Below is a transcript of the relevant portion of the interview. You'll notice Connors pushing the reluctant Haut to talk about it on-the-record after previously discussing this privately with her and also with a French film company.
In addition, Haut also admits that Eighth Air Force commander Brig. Gen. Roger Ramey and his chief of staff Colonel Thomas Dubose had both come in from headquarters in Fort Worth, Texas, to discuss what was to be done at a conference of senior staff in Roswell, which Haut attended. This was also in Haut's affidavit. According to Haut, Ramey wanted the information to the public stopped and a cover-up was put into place.
However, there are some important differences between the affidavit and what Haut admits to in the interview:
- Haut admits to seeing only one body in the interview, though saying he was under the impression that there were several. In the affidavit, it states he saw several bodies under a tarp, with just their heads extending beyond the tarp.
- In both Haut talks about the body size being about that of a 10 or 11-year-old child. In the interview, Haut added the detail that the body he saw looked "pretty well beat up".
- In both Haut admits to seeing a craft, but in the interview he speaks of it being roughly 25 feet in diameter, while in the affidavit it was more of an egg shape and only about 12-15 feet in length, less wide, and about 6 feet high, or maybe about half the size..
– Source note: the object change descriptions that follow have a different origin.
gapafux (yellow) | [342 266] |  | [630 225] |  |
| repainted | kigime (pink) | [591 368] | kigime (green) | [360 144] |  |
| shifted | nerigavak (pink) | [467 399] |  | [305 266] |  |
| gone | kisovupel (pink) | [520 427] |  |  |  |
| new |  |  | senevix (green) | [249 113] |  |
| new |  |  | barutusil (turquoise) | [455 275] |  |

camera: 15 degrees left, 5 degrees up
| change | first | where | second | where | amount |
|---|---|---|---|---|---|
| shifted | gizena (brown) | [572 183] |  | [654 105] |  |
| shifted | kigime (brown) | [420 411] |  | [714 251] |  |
The differences may stem in part to the obvious reluctance of Haut to discuss these details in the interview as he lets Connors do most of the talking. Haut mostly tacitly agrees with Connor's statements. E.g., when Connors asks Haut if the weather balloon cover story was decided in the conference room by Ramey, Haut never directly answers her question instead talks about feeling uncomfortable in a room full of high officers. After Connors further discusses the outlines of how she understood the cover-up was put into place and then asks him if that is indeed what happened, Haut only responds, "Pretty much so. I couldn’t find anything to nitpick on it." When later asked whether the craft was intact or in several pieces, Haut again never directly responds. All he will admit to when pushed was that there was a craft there and then gives a size, but no other details.
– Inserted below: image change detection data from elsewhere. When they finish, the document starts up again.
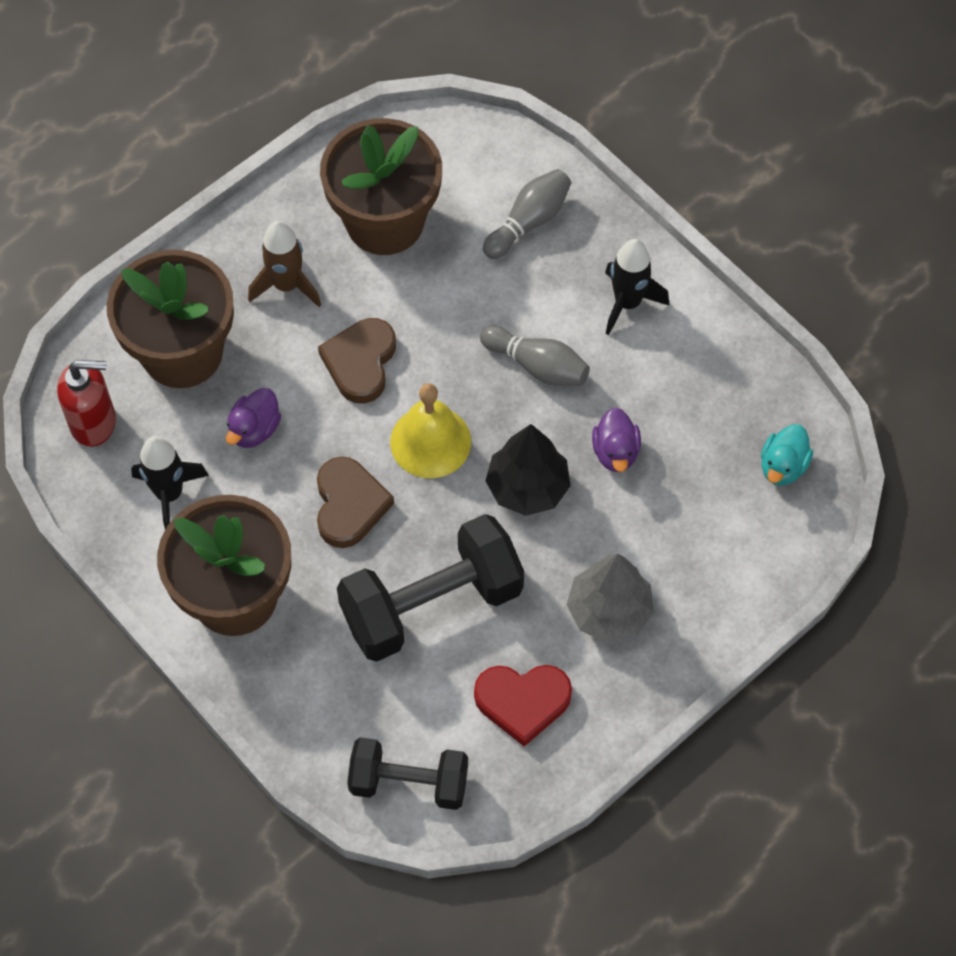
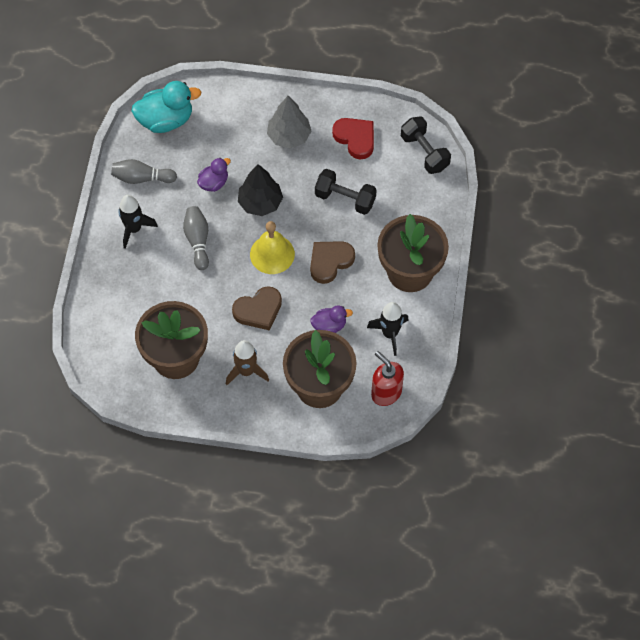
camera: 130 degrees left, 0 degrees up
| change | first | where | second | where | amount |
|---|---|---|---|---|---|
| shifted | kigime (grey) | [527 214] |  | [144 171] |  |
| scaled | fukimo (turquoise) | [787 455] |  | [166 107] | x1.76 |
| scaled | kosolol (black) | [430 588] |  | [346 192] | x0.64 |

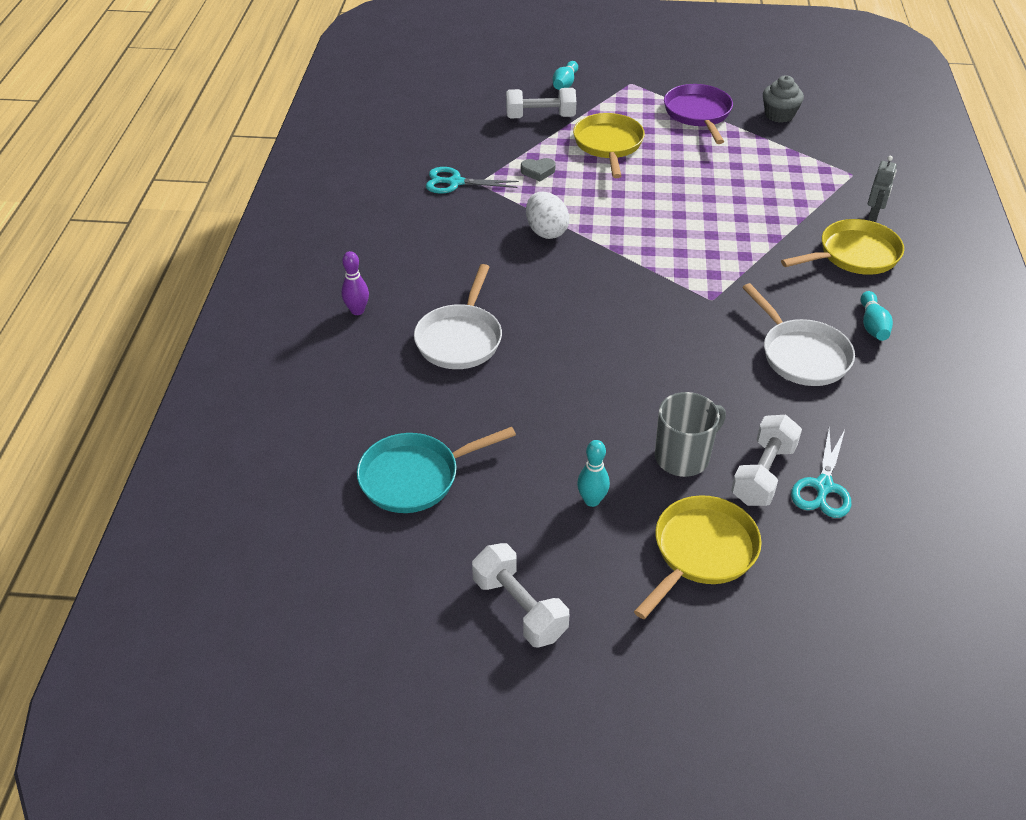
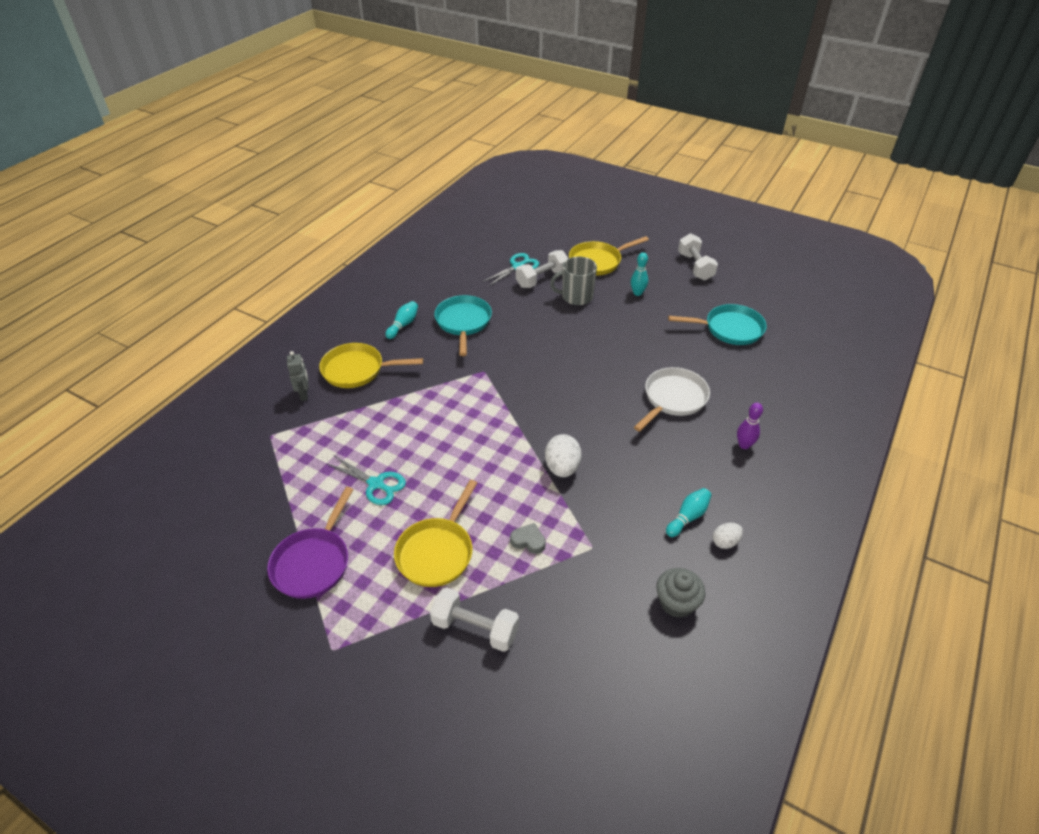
camera: 155 degrees left, 0 degrees up
| change | first | where | second | where | amount |
|---|---|---|---|---|---|
| shifted | kigime (turquoise) | [565 75] |  | [688 512] |  |
| shifted | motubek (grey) | [783 99] |  | [681 593] |  |
| rotated | sadivuk (grey) | [882 189] |  | [298 376] | 120 degrees clockwise |
| shifted | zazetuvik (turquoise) | [472 180] |  | [366 480] |  |
| repainted | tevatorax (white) | [798 334] | tevatorax (turquoise) | [463 325] |  |
| new |  |  | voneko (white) | [728 536] |  |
Another complication is that the affidavit was not written directly by Haut but prepared by Don Schmitt, based on what Schmitt says Haut had told both him and Tom Carey privately over the years. (see 7/22/07 Paracast interview with Schmitt and Carey). Again according to Schmitt, the affidavit was left with Haut and family. Haut later read through the prepared affidavit several times with neither Schmitt nor Carey present, and signed off on the contents, after getting medical clearance from a doctor of being of sound mind. It could be that Haut felt the details in the affidavit were "close enough", or as he said to Connors, "I couldn’t find anything to nitpick on it", even if they weren't exactly what he would himself have written."
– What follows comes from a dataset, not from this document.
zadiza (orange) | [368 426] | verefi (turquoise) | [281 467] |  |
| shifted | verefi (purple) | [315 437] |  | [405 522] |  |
Other differences may stem from misunderstandings that were never fully clarified. E.g., perhaps Haut got a good look at only one body which was more uncovered that the others. Thus he thought were more bodies but saw only one for sure.
A craft size difference might conceivably be explained by the craft being broken up somewhat (as Connors tries to get Haut to comment on, but doesn't). So the fully intact size might have been closer to 25 feet, whereas the largest portion would have been closer to the smaller size described in the affidavit.
It is interesting in this regard that General Ramey himself in 1947 was quoted by the press saying that the "disc" might have been 20-25 feet across if reconstructed.
Another witness to the object, Richard Talbert, then a Roswell paperboy, saw it being transported through the center of town on a flatbed truck covered with a tarp, as did some other witnesses. However, Talbert added that the tarp momentarily lifted up and he caught a glimpse of the object underneath. He gave a very similar description as in the Haut affidavit of an ovoid object about 12 feet long, but added that it appeared to be damaged and cut off at one end, perhaps suggesting a larger intact craft.